La sortie de la zone € permettrait peut-être la sauvegarde et la renaissance de l’industrie française, mais :
- Les tissus industriels, commerciaux et financiers sont maintenant fortement imbriqués en Europe.
- Nos industries militaires, dans un premier temps sauvées, seraient menacées à long terme. Les coûts de développement des drones, des futurs avions de combat mais surtout des bases spatiales, qui domineront les champs de bataille de demain, dépasseront la mesure de notre pays. A titre d’exemple, les coûts de développement du programme américain F-35 porté par Lockheed Martin a atteint à lui seul 400 Mds$ en 2016.
- En France, les tenants de la sortie de l’€ sont ceux de l’Etat providence et clientéliste. Or une sortie de la zone monétaire n’a de chance de réussite que si la dévaluation qu’elle engendre est accompagnée, comme ce fut le cas en Suède, d’une politique déterminée de compétitivité tant au niveau de l’économie privée que de l’économie publique, sans laquelle nous écririons en français l’histoire de l’Argentine péroniste.
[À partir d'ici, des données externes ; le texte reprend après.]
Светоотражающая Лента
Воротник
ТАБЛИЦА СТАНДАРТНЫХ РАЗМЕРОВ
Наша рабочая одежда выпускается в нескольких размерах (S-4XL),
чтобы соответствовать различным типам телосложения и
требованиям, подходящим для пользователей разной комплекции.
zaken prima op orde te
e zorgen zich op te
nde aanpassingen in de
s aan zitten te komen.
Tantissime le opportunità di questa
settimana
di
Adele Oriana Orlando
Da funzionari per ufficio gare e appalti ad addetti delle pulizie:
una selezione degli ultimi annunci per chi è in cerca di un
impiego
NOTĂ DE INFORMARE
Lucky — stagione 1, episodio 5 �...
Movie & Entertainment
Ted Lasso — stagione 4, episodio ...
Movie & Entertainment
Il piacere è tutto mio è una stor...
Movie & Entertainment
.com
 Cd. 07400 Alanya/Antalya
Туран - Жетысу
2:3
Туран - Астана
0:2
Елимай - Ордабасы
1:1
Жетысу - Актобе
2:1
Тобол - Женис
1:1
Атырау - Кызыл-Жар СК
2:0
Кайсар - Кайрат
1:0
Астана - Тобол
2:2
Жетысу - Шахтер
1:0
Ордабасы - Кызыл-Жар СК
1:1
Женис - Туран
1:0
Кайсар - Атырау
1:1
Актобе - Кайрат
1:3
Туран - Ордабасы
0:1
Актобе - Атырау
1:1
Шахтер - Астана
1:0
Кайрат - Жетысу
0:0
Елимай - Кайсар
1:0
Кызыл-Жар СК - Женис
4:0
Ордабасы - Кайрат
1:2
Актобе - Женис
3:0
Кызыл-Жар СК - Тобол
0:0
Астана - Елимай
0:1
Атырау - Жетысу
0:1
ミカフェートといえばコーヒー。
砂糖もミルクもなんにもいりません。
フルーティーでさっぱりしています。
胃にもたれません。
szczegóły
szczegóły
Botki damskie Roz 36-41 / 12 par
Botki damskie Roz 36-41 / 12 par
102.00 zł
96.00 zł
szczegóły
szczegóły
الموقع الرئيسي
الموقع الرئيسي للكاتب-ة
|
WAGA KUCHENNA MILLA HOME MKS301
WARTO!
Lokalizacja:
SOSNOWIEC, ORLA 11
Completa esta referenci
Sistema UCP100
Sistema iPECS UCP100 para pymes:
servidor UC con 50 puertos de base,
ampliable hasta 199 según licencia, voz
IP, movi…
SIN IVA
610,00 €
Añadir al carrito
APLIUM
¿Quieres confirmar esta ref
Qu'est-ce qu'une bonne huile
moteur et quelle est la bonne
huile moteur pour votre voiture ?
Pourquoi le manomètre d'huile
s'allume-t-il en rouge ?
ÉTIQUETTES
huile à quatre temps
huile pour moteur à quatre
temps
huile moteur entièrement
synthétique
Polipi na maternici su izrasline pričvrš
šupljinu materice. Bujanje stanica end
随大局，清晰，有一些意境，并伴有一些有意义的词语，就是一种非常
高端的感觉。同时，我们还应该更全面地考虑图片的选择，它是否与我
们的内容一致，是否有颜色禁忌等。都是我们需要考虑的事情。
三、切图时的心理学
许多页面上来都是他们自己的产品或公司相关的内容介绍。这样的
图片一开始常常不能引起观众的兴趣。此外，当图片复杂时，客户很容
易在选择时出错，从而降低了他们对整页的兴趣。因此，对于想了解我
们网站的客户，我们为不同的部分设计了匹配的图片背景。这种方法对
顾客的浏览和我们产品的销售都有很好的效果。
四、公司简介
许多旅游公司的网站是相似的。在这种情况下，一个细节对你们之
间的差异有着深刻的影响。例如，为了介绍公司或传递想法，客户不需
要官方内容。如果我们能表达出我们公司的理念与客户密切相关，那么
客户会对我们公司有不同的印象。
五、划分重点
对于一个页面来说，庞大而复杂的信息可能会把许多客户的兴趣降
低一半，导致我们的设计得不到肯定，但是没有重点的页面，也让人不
- Si la France quitte l’€, elle quittera très probablement l’Europe. Elle se tournera vers le monde et plus particulièrement vers l’ancien empire français, comme le Royaume Uni devra se tourner vers le Commonwealth. Cela imposera d’établir des relations étroites, politiques, diplomatiques et commerciales avec le Moyen Orient et l’Afrique et ses futurs 800 millions de francophones. Il n’échappe pas au lecteur que cette partie du monde est d’abord musulmane et qu’une intégration plus forte de l’Islam en France sera nécessaire pour mener à bien cette stratégie, ce qui n’est pas dans la tendance de ceux-là même qui prônent la sortie de l’€.
Emmanuel Macron a choisi l’Europe et plus précisément de l’Europe du Nord, essentiellement protestante. Cela impose dans notre droit les interprétations de la Cour de justice de l'Union européenne, teintées de cette culture non latine et qui fondamentalement ne nous sied pas. Mais c’est également le choix de nos racines culturelles, avec la prééminence de la raison, et chrétiennes, avec la prééminence de la charité.
Cette voie n’est compatible avec la France que si elle est accompagnée d’une grande politique industrielle, culturelle, diplomatique et d’une grande rigueur dans la gestion du pays, pour lui faire retrouver simultanément sa compétitivité et son élan.
Autant dire que les compromis tant à l’extérieur qu’à l’intérieur ne sont pas possibles, et il est encore trop tôt aujourd’hui pour dire si Emmanuel Macron sera à la mesure de ce défi, s’il sera pour l’histoire de notre pays un Armagnac ou un Bourguignon.